Last week, we published a report on M23, tracing its roots back through the CNDP to deeper history. What is the take home message from the report?
The CNDP (2004-2009) and the M23 (2012-) emerged out of the failures of the Congolese peace process. The negotiations that began in Lusaka in 1999 and culminated in the Accord global et inclusif in 2002 succeeded in unifying the country, but also disadvantaged one of the strongest belligerents. The Rwandan-backed RCD went from controlling a third of the country to 2-4 per cent representation in national institutions. In response, elites in Goma and Kigali created the CNDP, led by Laurent Nkunda, to maintain leverage on Kinshasa and to protect their interests in the East. These interests are varied, and include economic investments, security fears, and the general perception that North Kivu lies within Rwanda's sphere of interest.
These movements draw on deep historical grievances, but are propelled mainly by military and political elites.

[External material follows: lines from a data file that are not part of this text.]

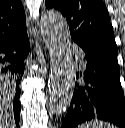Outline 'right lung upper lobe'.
<instances>
[{
	"label": "right lung upper lobe",
	"instance_id": "1",
	"mask_svg": "<svg viewBox=\"0 0 125 128\" xmlns=\"http://www.w3.org/2000/svg\"><path fill=\"white\" fill-rule=\"evenodd\" d=\"M25 31V12L21 1L0 0V43Z\"/></svg>",
	"mask_w": 125,
	"mask_h": 128
}]
</instances>
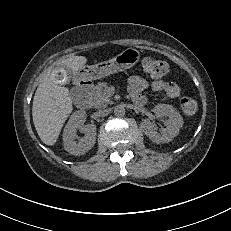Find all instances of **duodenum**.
I'll use <instances>...</instances> for the list:
<instances>
[{
  "label": "duodenum",
  "instance_id": "obj_1",
  "mask_svg": "<svg viewBox=\"0 0 231 231\" xmlns=\"http://www.w3.org/2000/svg\"><path fill=\"white\" fill-rule=\"evenodd\" d=\"M94 85L92 81L87 79H81L77 82V100L79 107L83 110L88 109L90 106V96L93 92ZM137 104H143L142 99H138Z\"/></svg>",
  "mask_w": 231,
  "mask_h": 231
}]
</instances>
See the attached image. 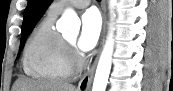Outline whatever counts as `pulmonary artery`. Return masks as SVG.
<instances>
[{"label": "pulmonary artery", "mask_w": 173, "mask_h": 91, "mask_svg": "<svg viewBox=\"0 0 173 91\" xmlns=\"http://www.w3.org/2000/svg\"><path fill=\"white\" fill-rule=\"evenodd\" d=\"M90 0H72V1H57L51 6L50 11L54 14L61 13L65 7L71 6L76 8H85L89 5Z\"/></svg>", "instance_id": "pulmonary-artery-1"}]
</instances>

The CNDP and M23 are led mostly by Congolese Tutsi and have deep roots in this community. Especially during CNDP times, there were mobilization cells across the region, and even in the US and Europe, that gathered funds and represented the movement. There is no doubt that many in this community saw the CNDP as a vital protection against an abusive and often xenophobic state. However, the main instigators were Congolese Tutsi officers--people like Nkunda, Bosco, and Makenga--and, in particular, the government in Kigali. Interviews with dozens of ex-CNDP officers show clearly that, while the CNDP maintained a large degree of autonomy from its Rwandan allies, Kigali was crucial in the creation of the group in 2004-2006 and then in leading it to the gates of Goma in October 2008. During the M23, this influence has become even more decisive, as Kigali stepped in to prop up a foundering mutiny in April 2012 and has been a key factor in all its military offensives.